*Work to be completed*. Repeat the listing exactly. The images do not belong in the copy.

*Provided records*.
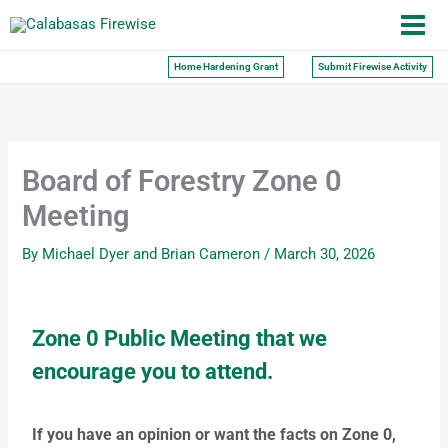
Skip
to
content
Home Hardening Grant
Submit Firewise Activity
Board of Forestry Zone 0
Meeting
By
Michael Dyer and Brian Cameron
/
March 30, 2026
Zone 0 Public Meeting that we
encourage you to attend.
If you have an opinion or want the facts on Zone 0,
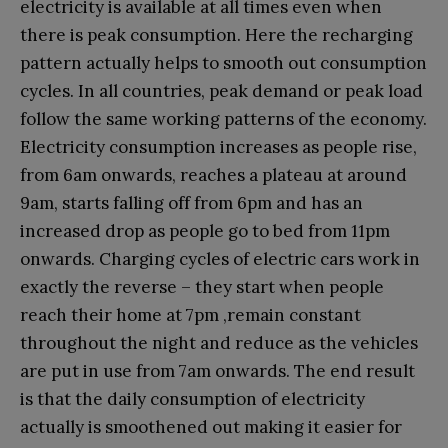
electricity is available at all times even when
there is peak consumption. Here the recharging
pattern actually helps to smooth out consumption
cycles. In all countries, peak demand or peak load
follow the same working patterns of the economy.
Electricity consumption increases as people rise,
from 6am onwards, reaches a plateau at around
9am, starts falling off from 6pm and has an
increased drop as people go to bed from 11pm
onwards. Charging cycles of electric cars work in
exactly the reverse – they start when people
reach their home at 7pm ,remain constant
throughout the night and reduce as the vehicles
are put in use from 7am onwards. The end result
is that the daily consumption of electricity
actually is smoothened out making it easier for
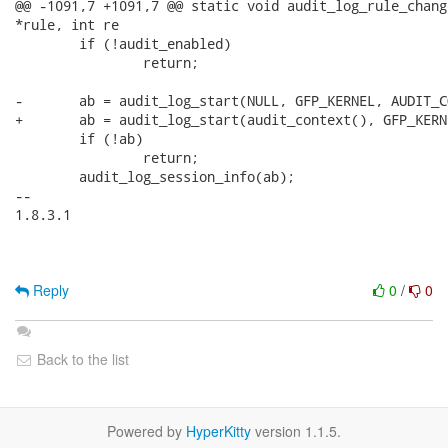
@@ -1091,7 +1091,7 @@ static void audit_log_rule_chang
*rule, int re

 	if (!audit_enabled)

 		return;

-	ab = audit_log_start(NULL, GFP_KERNEL, AUDIT_CONFIG_CHANGE);

+	ab = audit_log_start(audit_context(), GFP_KERNEL, AUDIT_CONFIG_CHANGE);

 	if (!ab)

 		return;

 	audit_log_session_info(ab);

-- 

1.8.3.1

Reply
0
/
0
Back to the list
Powered by
HyperKitty
version 1.1.5.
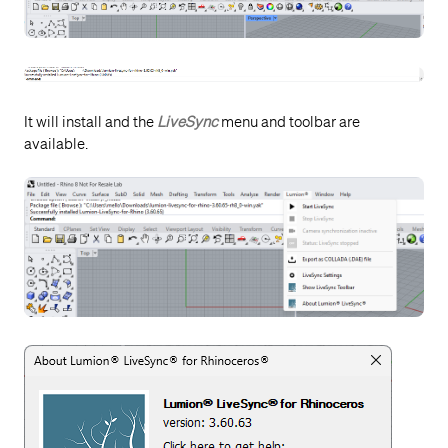
It will install and the
LiveSync
menu and toolbar are
available.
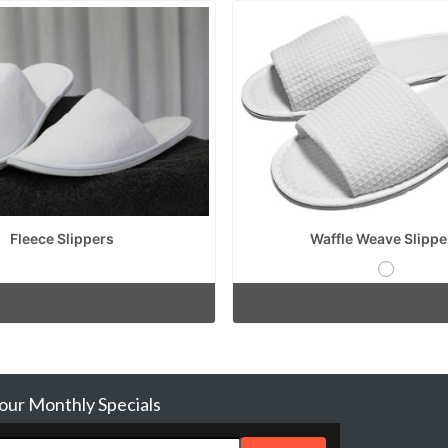
Fleece Slippers
Waffle Weave Slippe
 our Monthly Specials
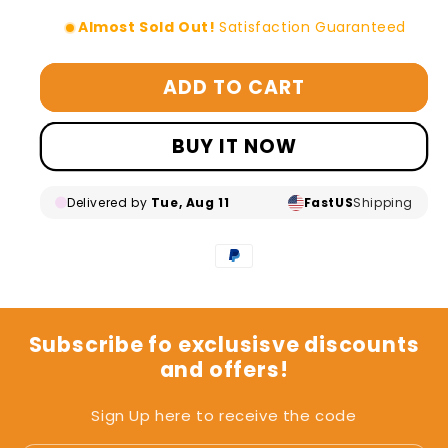
Almost Sold Out!
Satisfaction Guaranteed
ADD TO CART
BUY IT NOW
Delivered by
Tue, Aug 11
Fast
US
Shipping
Subscribe fo exclusisve discounts
and offers!
Sign Up here to receive the code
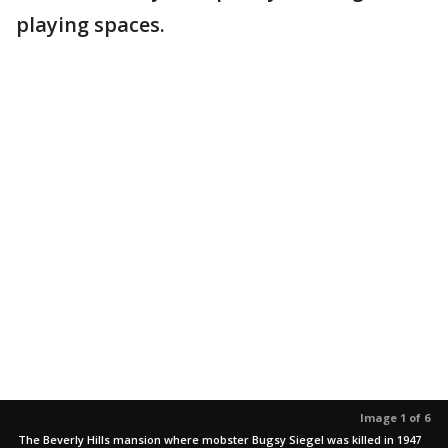
playing spaces.
Image 1 of 6
The Beverly Hills mansion where mobster Bugsy Siegel was killed in 1947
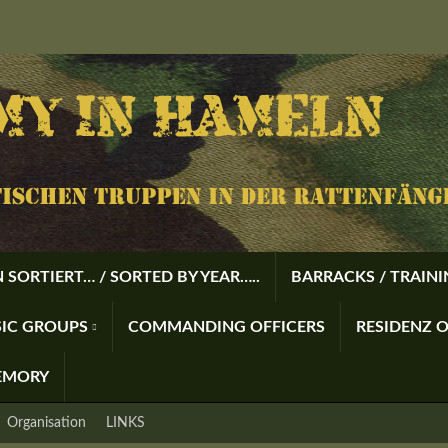
 SORTIERT… / SORTED BY YEAR…..
BARRACKS / TRAIN
USIC GROUPS
COMMANDING OFFICERS
RESIDENZ O
EMORY
Organisation
LINKS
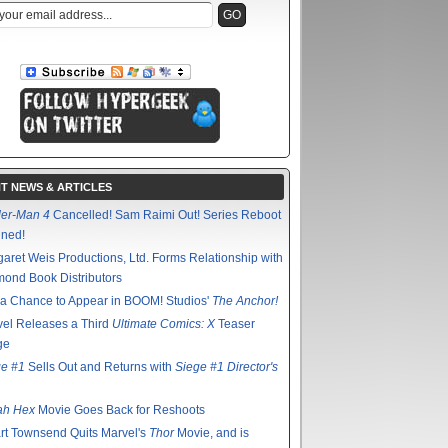
T NEWS & ARTICLES
der-Man 4
Cancelled! Sam Raimi Out! Series Reboot
nned!
aret Weis Productions, Ltd. Forms Relationship with
ond Book Distributors
a Chance to Appear in BOOM! Studios'
The Anchor!
el Releases a Third
Ultimate Comics: X
Teaser
ge
ge #1
Sells Out and Returns with
Siege #1 Director's
ah Hex
Movie Goes Back for Reshoots
rt Townsend Quits Marvel's
Thor
Movie, and is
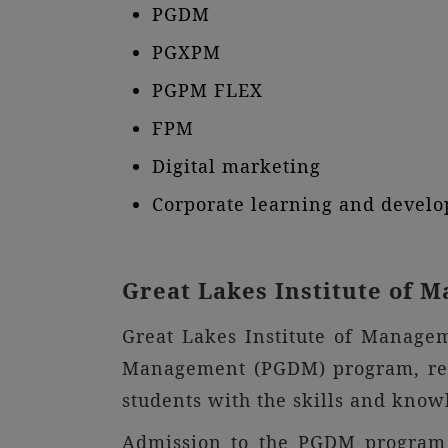
PGDM
PGXPM
PGPM FLEX
FPM
Digital marketing
Corporate learning and devel
Great Lakes Institute of
Great Lakes Institute of Manage
Management (PGDM) program, reco
students with the skills and kno
Admission to the PGDM program a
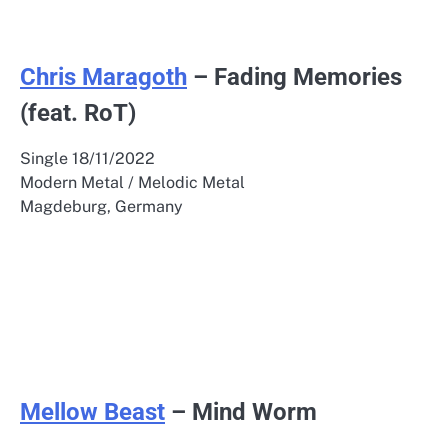
Chris Maragoth
– Fading Memories
(feat. RoT)
Single 18/11/2022
Modern Metal / Melodic Metal
Magdeburg, Germany
Mellow Beast
– Mind Worm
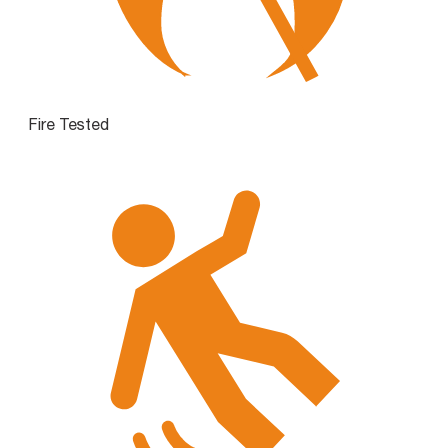
Fire Tested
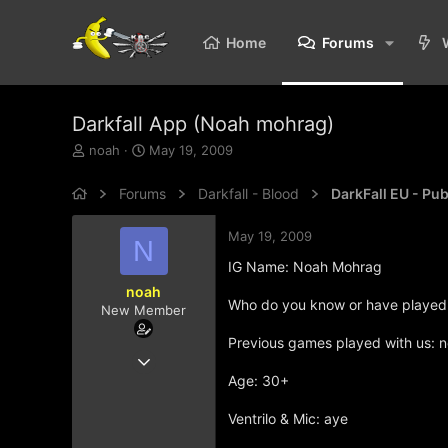
Home
Forums
Darkfall App (Noah mohrag)
T
S
noah
May 19, 2009
h
t
r
a
Forums
Darkfall - Blood
DarkFall EU - Pu
e
r
a
t
May 19, 2009
d
d
N
s
a
IG Name: Noah Mohrag
t
t
noah
a
e
Who do you know or have played w
New Member
r
t
Previous games played with us: 
e
May 19, 2009
r
4
Age: 30+
0
Ventrilo & Mic: aye
0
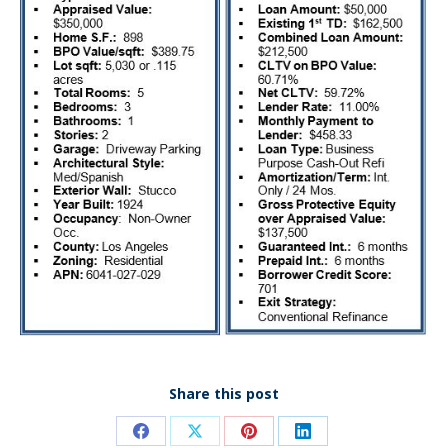
Share this post
Share
Share
Share
Share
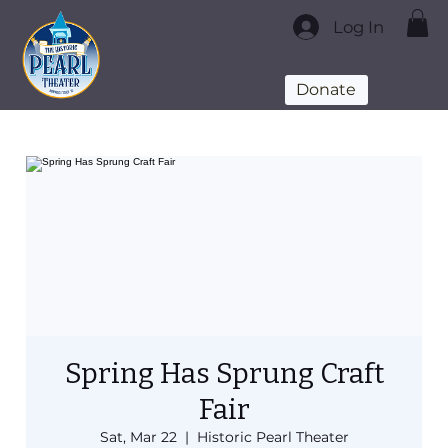
Log In
Donate
Spring Has Sprung Craft
Fair
Sat, Mar 22
  |  
Historic Pearl Theater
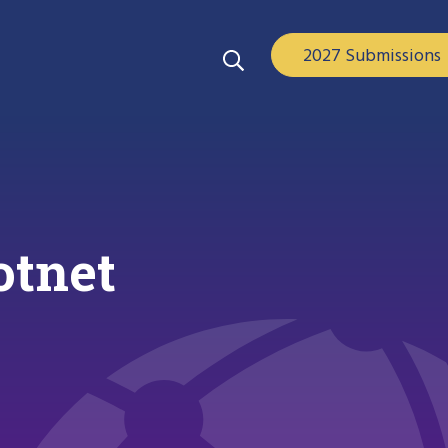
2027 Submissions
otnet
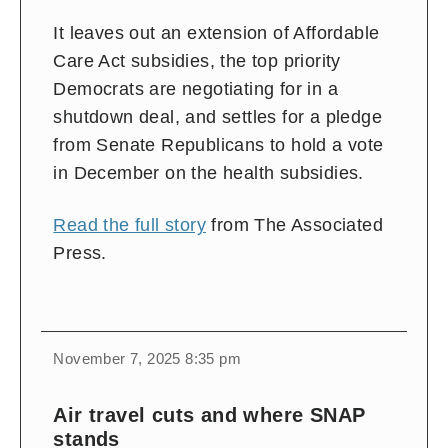
It leaves out an extension of Affordable
Care Act subsidies, the top priority
Democrats are negotiating for in a
shutdown deal, and settles for a pledge
from Senate Republicans to hold a vote
in December on the health subsidies.
Read the full story
from The Associated
Press.
November 7, 2025 8:35 pm
Air travel cuts and where SNAP
stands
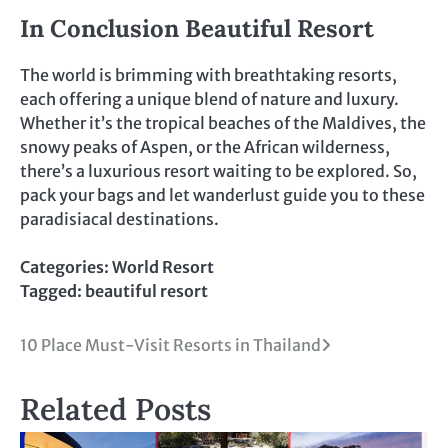
In Conclusion Beautiful Resort
The world is brimming with breathtaking resorts,
each offering a unique blend of nature and luxury.
Whether it’s the tropical beaches of the Maldives, the
snowy peaks of Aspen, or the African wilderness,
there’s a luxurious resort waiting to be explored. So,
pack your bags and let wanderlust guide you to these
paradisiacal destinations.
Categories:
World Resort
Tagged:
beautiful resort
Post
10 Place Must-Visit Resorts in Thailand
navigation
Related Posts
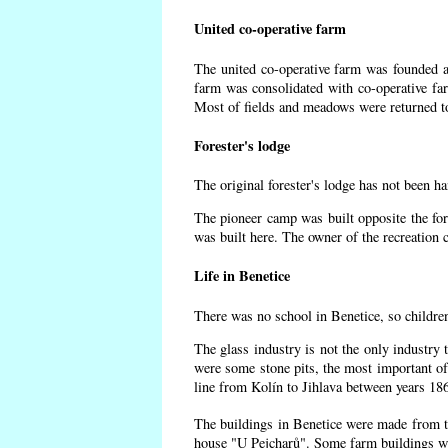
United co-operative farm
The united co-operative farm was founded af
farm was consolidated with co-operative f
Most of fields and meadows were returned to
Forester's lodge
The original forester's lodge has not been ha
The pioneer camp was built opposite the for
was built here. The owner of the recreatio
Life in Benetice
There was no school in Benetice, so childre
The glass industry is not the only industry 
were some
stone pits, the most important of
line from Kolín to Jihlava between years 18
The buildings in Benetice were made from the
house "U Pejcharů". Some farm buildings wer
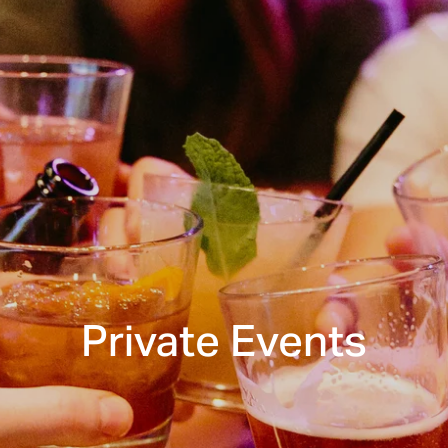
Private Events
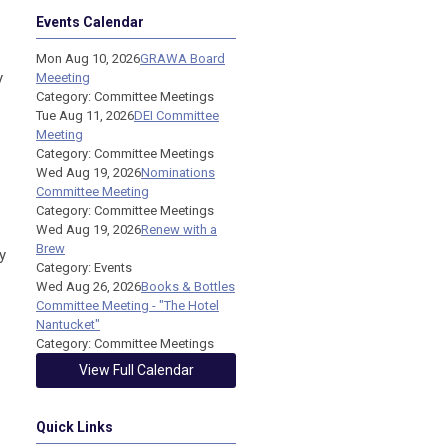
Events Calendar
Mon Aug 10, 2026
GRAWA Board
y
Meeeting
Category: Committee Meetings
Tue Aug 11, 2026
DEI Committee
Meeting
Category: Committee Meetings
Wed Aug 19, 2026
Nominations
Committee Meeting
Category: Committee Meetings
Wed Aug 19, 2026
Renew with a
Brew
y
Category: Events
Wed Aug 26, 2026
Books & Bottles
Committee Meeting - "The Hotel
Nantucket"
Category: Committee Meetings
View Full Calendar
Quick Links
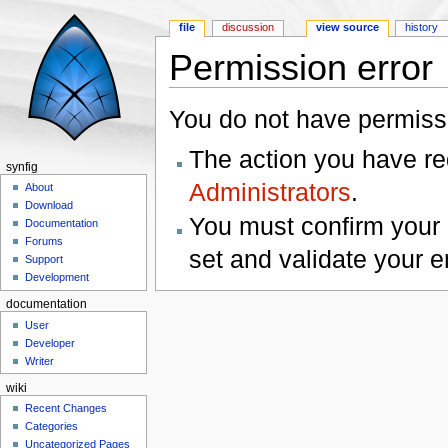
file
discussion
view source
history
Permission error
Jump to:
navigation
,
search
You do not have permissio
The action you have req
synfig
Administrators
.
About
Download
You must confirm your 
Documentation
Forums
set and validate your 
Support
Development
documentation
User
Developer
Writer
wiki
Recent Changes
Categories
Uncategorized Pages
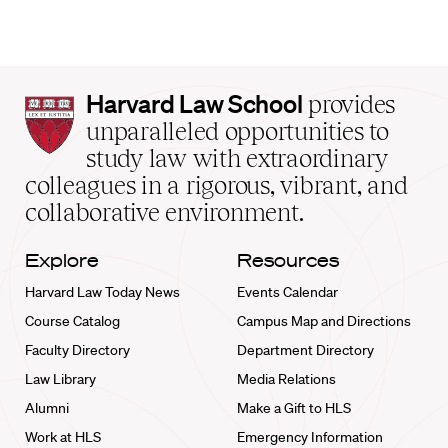
Harvard
Harvard Law School
provides
Law
unparalleled opportunities to
School
study law with extraordinary
home
colleagues in a rigorous, vibrant, and
collaborative environment.
Explore
Resources
Harvard Law Today News
Events Calendar
Course Catalog
Campus Map and Directions
Faculty Directory
Department Directory
Law Library
Media Relations
Alumni
Make a Gift to HLS
Work at HLS
Emergency Information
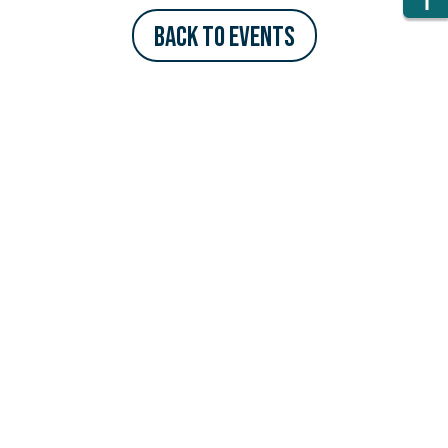
Back to Events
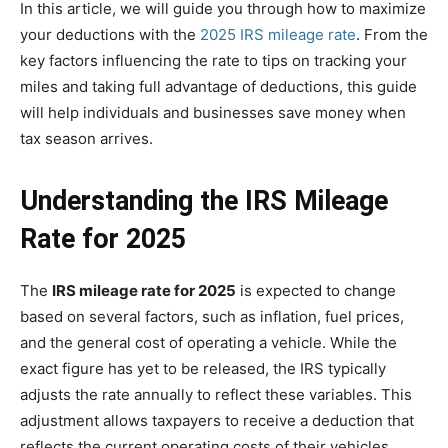
In this article, we will guide you through how to maximize
your deductions with the
2025 IRS mileage rate
. From the
key factors influencing the rate to tips on tracking your
miles and taking full advantage of deductions, this guide
will help individuals and businesses save money when
tax season arrives.
Understanding the IRS Mileage
Rate for 2025
The
IRS mileage rate for 2025
is expected to change
based on several factors, such as inflation, fuel prices,
and the general cost of operating a vehicle. While the
exact figure has yet to be released, the IRS typically
adjusts the rate annually to reflect these variables. This
adjustment allows taxpayers to receive a deduction that
reflects the current operating costs of their vehicles.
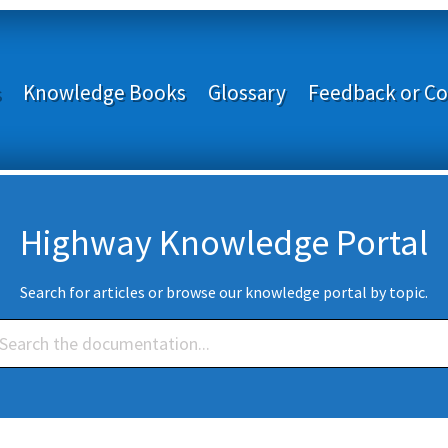
s
Knowledge Books
Glossary
Feedback or Co
Highway Knowledge Portal
Search for articles or browse our knowledge portal by topic.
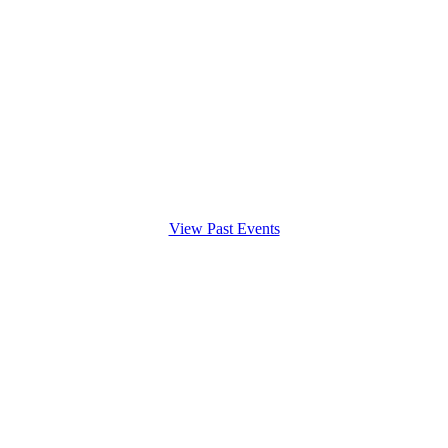
View Past Events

*Response*.
Skip
to
content
Home Hardening Grant
Submit Firewise Activity
Board of Forestry Zone 0
Meeting
By
Michael Dyer and Brian Cameron
/
March 30, 2026
Zone 0 Public Meeting that we
encourage you to attend.
If you have an opinion or want the facts on Zone 0,
electricity is available at all times even when
there is peak consumption. Here the recharging
pattern actually helps to smooth out consumption
cycles. In all countries, peak demand or peak load
follow the same working patterns of the economy.
Electricity consumption increases as people rise,
from 6am onwards, reaches a plateau at around
9am, starts falling off from 6pm and has an
increased drop as people go to bed from 11pm
onwards. Charging cycles of electric cars work in
exactly the reverse – they start when people
reach their home at 7pm ,remain constant
throughout the night and reduce as the vehicles
are put in use from 7am onwards. The end result
is that the daily consumption of electricity
actually is smoothened out making it easier for
@@ -1091,7 +1091,7 @@ static void audit_log_rule_chang
*rule, int re

 	if (!audit_enabled)

 		return;

-	ab = audit_log_start(NULL, GFP_KERNEL, AUDIT_CONFIG_CHANGE);

+	ab = audit_log_start(audit_context(), GFP_KERNEL, AUDIT_CONFIG_CHANGE);

 	if (!ab)

 		return;

 	audit_log_session_info(ab);

-- 

1.8.3.1

Reply
0
/
0
Back to the list
Powered by
HyperKitty
version 1.1.5.
It will install and the
LiveSync
menu and toolbar are
available.
Fleece Slippers
Waffle Weave Slippe
 our Monthly Specials
Almost Sold Out!
Satisfaction Guaranteed
ADD TO CART
BUY IT NOW
Delivered by
Tue, Aug 11
Fast
US
Shipping
Subscribe fo exclusisve discounts
and offers!
Sign Up here to receive the code
playing spaces.
Image 1 of 6
The Beverly Hills mansion where mobster Bugsy Siegel was killed in 1947
 SORTIERT… / SORTED BY YEAR…..
BARRACKS / TRAIN
USIC GROUPS
COMMANDING OFFICERS
RESIDENZ O
EMORY
Organisation
LINKS
T NEWS & ARTICLES
der-Man 4
Cancelled! Sam Raimi Out! Series Reboot
nned!
aret Weis Productions, Ltd. Forms Relationship with
ond Book Distributors
a Chance to Appear in BOOM! Studios'
The Anchor!
el Releases a Third
Ultimate Comics: X
Teaser
ge
ge #1
Sells Out and Returns with
Siege #1 Director's
ah Hex
Movie Goes Back for Reshoots
rt Townsend Quits Marvel's
Thor
Movie, and is
PGDM
PGXPM
PGPM FLEX
FPM
Digital marketing
Corporate learning and devel
Great Lakes Institute of
Great Lakes Institute of Manage
Management (PGDM) program, reco
students with the skills and kno
Admission to the PGDM program a
Chris Maragoth
– Fading Memories
(feat. RoT)
Single 18/11/2022
Modern Metal / Melodic Metal
Magdeburg, Germany
Mellow Beast
– Mind Worm
Fire Tested
Home
Forums
Darkfall App (Noah mohrag)
T
S
noah
May 19, 2009
h
t
r
a
Forums
Darkfall - Blood
DarkFall EU - Pu
e
r
a
t
May 19, 2009
d
d
N
s
a
IG Name: Noah Mohrag
t
t
noah
a
e
Who do you know or have played w
New Member
r
t
Previous games played with us: 
e
May 19, 2009
r
4
Age: 30+
0
Ventrilo & Mic: aye
0
Share this post
Share
Share
Share
Share
Log In
Donate
Spring Has Sprung Craft
Fair
Sat, Mar 22
  |  
Historic Pearl Theater
2027 Submissions
otnet
It leaves out an extension of Affordable
Care Act subsidies, the top priority
Democrats are negotiating for in a
shutdown deal, and settles for a pledge
from Senate Republicans to hold a vote
in December on the health subsidies.
Read the full story
from The Associated
Press.
November 7, 2025 8:35 pm
Air travel cuts and where SNAP
stands
In Conclusion Beautiful Resort
The world is brimming with breathtaking resorts,
each offering a unique blend of nature and luxury.
Whether it’s the tropical beaches of the Maldives, the
snowy peaks of Aspen, or the African wilderness,
there’s a luxurious resort waiting to be explored. So,
pack your bags and let wanderlust guide you to these
paradisiacal destinations.
Categories:
World Resort
Tagged:
beautiful resort
Post
10 Place Must-Visit Resorts in Thailand
navigation
Related Posts
United co-operative farm
The united co-operative farm was founded af
farm was consolidated with co-operative f
Most of fields and meadows were returned to
Forester's lodge
The original forester's lodge has not been ha
The pioneer camp was built opposite the for
was built here. The owner of the recreatio
Life in Benetice
There was no school in Benetice, so childre
The glass industry is not the only industry 
were some
stone pits, the most important of
line from Kolín to Jihlava between years 18
The buildings in Benetice were made from the
house "U Pejcharů". Some farm buildings wer
Private Events
Events Calendar
Mon Aug 10, 2026
GRAWA Board
y
Meeeting
Category: Committee Meetings
Tue Aug 11, 2026
DEI Committee
Meeting
Category: Committee Meetings
Wed Aug 19, 2026
Nominations
Committee Meeting
Category: Committee Meetings
Wed Aug 19, 2026
Renew with a
Brew
y
Category: Events
Wed Aug 26, 2026
Books & Bottles
Committee Meeting - "The Hotel
Nantucket"
Category: Committee Meetings
View Full Calendar
Quick Links
file
discussion
view source
history
Permission error
Jump to:
navigation
,
search
You do not have permissio
The action you have req
synfig
Administrators
.
About
Download
You must confirm your 
Documentation
Forums
set and validate your 
Support
Development
documentation
User
Developer
Writer
wiki
Recent Changes
Categories
Uncategorized Pages
Harvard
Harvard Law School
provides
Law
unparalleled opportunities to
School
study law with extraordinary
home
colleagues in a rigorous, vibrant, and
collaborative environment.
Explore
Resources
Harvard Law Today News
Events Calendar
Course Catalog
Campus Map and Directions
Faculty Directory
Department Directory
Law Library
Media Relations
Alumni
Make a Gift to HLS
Work at HLS
Emergency Information
Back to Events
In this article, we will guide you through how to maximize
your deductions with the
2025 IRS mileage rate
. From the
key factors influencing the rate to tips on tracking your
miles and taking full advantage of deductions, this guide
will help individuals and businesses save money when
tax season arrives.
Understanding the IRS Mileage
Rate for 2025
The
IRS mileage rate for 2025
is expected to change
based on several factors, such as inflation, fuel prices,
and the general cost of operating a vehicle. While the
exact figure has yet to be released, the IRS typically
adjusts the rate annually to reflect these variables. This
adjustment allows taxpayers to receive a deduction that
reflects the current operating costs of their vehicles.
s
Knowledge Books
Glossary
Feedback or Co
Highway Knowledge Portal
Search for articles or browse our knowledge portal by topic.
View Past Events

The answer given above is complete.